Frandics Chan

Publication Details

  • Can a multiphasic contrast-enhanced three-dimensional fast spoiled gradient-recalled echo sequence be sufficient for liver MR imaging? AMERICAN JOURNAL OF ROENTGENOLOGY Coulam, C. H., Chan, F. P., Li, K. C. 2002; 178 (2): 335-341

    Abstract:

    The purpose of this study was to determine the accuracy of a multiphasic gadolinium-enhanced three-dimensional (3D) fast spoiled gradient-recalled echo sequence alone in the detection and characterization of focal liver lesions compared with a comprehensive liver evaluation using multiphasic gadolinium-enhanced 3D fast spoiled gradient-recalled echo, T1-weighted, and fat-suppressed fast spin-echo T2-weighted sequences.A retrospective review of abdominal MR imaging examinations in 61 patients was performed. All MR examinations included unenhanced spin-echo T1-weighted, unenhanced fat-suppressed fast spin-echo T2-weighted, and multiphasic gadolinium-enhanced 3D fast spoiled gradient-recalled echo sequences obtained during successive breath-holds. The liver was evaluated for focal lesions first with the 3D spoiled gradient-recalled echo sequences and then, during a separate sitting, with the T1- and T2-weighted sequences. The usefulness of each sequence in the detection and characterization of lesions was recorded. The gold standard for lesion detection and characterization was all three imaging sequences reviewed together.A total of 114 focal liver lesions were identified, 54 of which were simple cysts. The 3D spoiled gradient-recalled echo sequence alone detected 92 (81%) of the 114 lesions, and the T1- and T2-weighted sequences detected 95 (83%) of the 114 lesions. Of the 60 lesions that were not simple cysts, the 3D spoiled gradient-recalled echo sequence alone detected 58 (97%), and T1- and T2-weighted sequences detected 51 (85%).

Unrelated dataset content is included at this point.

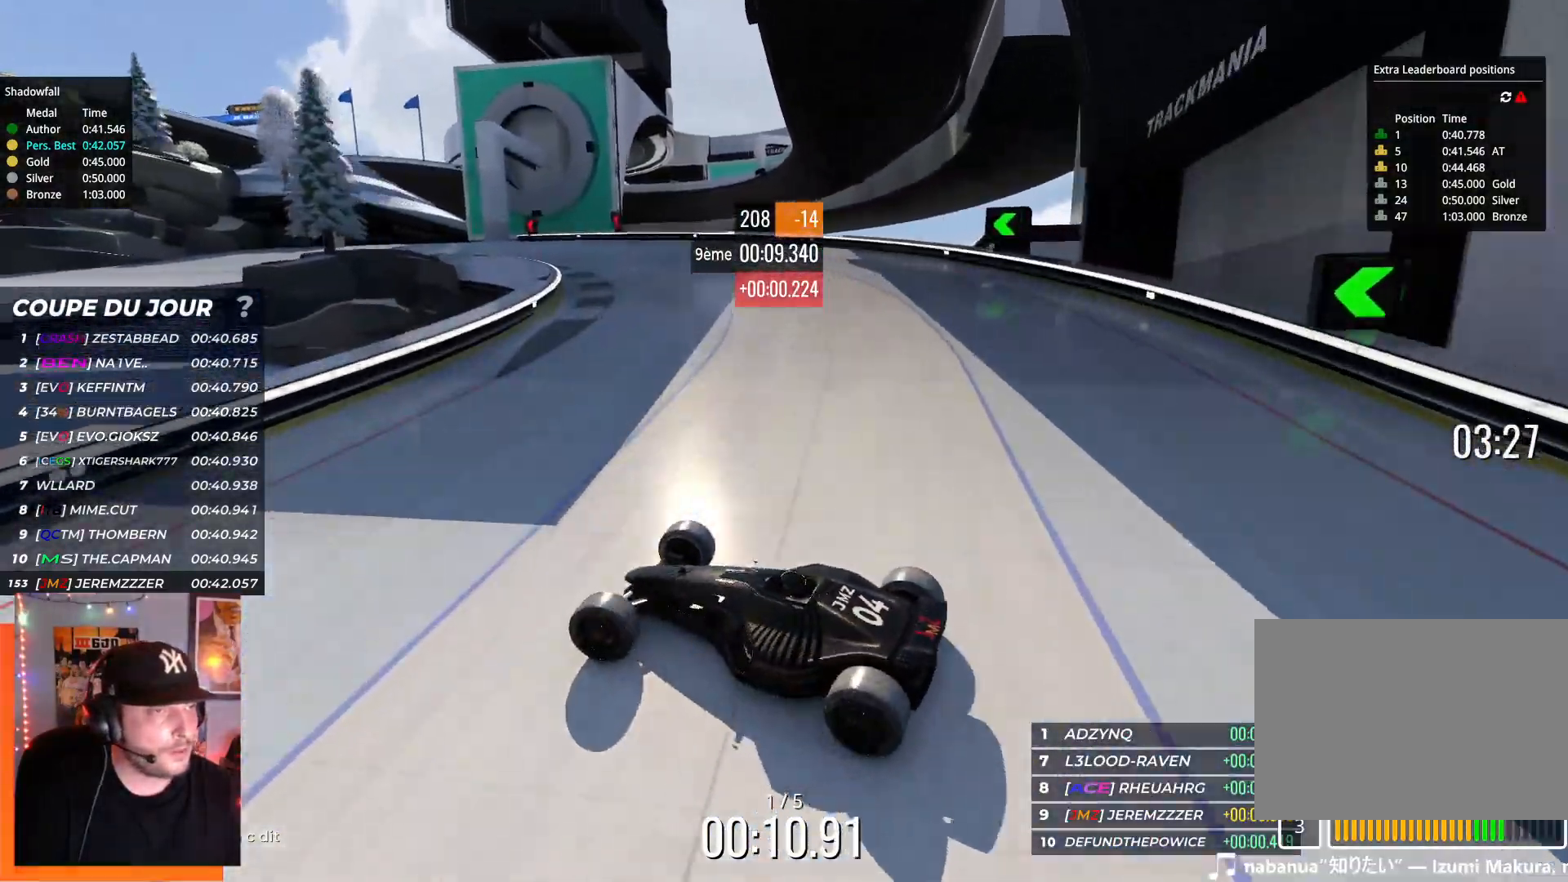
{"keys": ["right", "up"], "events": []}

In 24% of the patients with lesions, the T1- and T2-weighted sequences were found to be helpful for the characterization of lesions.A multiphasic contrast-enhanced 3D fast spoiled gradient-recalled echo sequence alone detects most of the clinically relevant focal liver lesions. Additional liver examination using both unenhanced T1- and T2-weighted sequences is helpful for lesion characterization but increases the detection rate only minimally.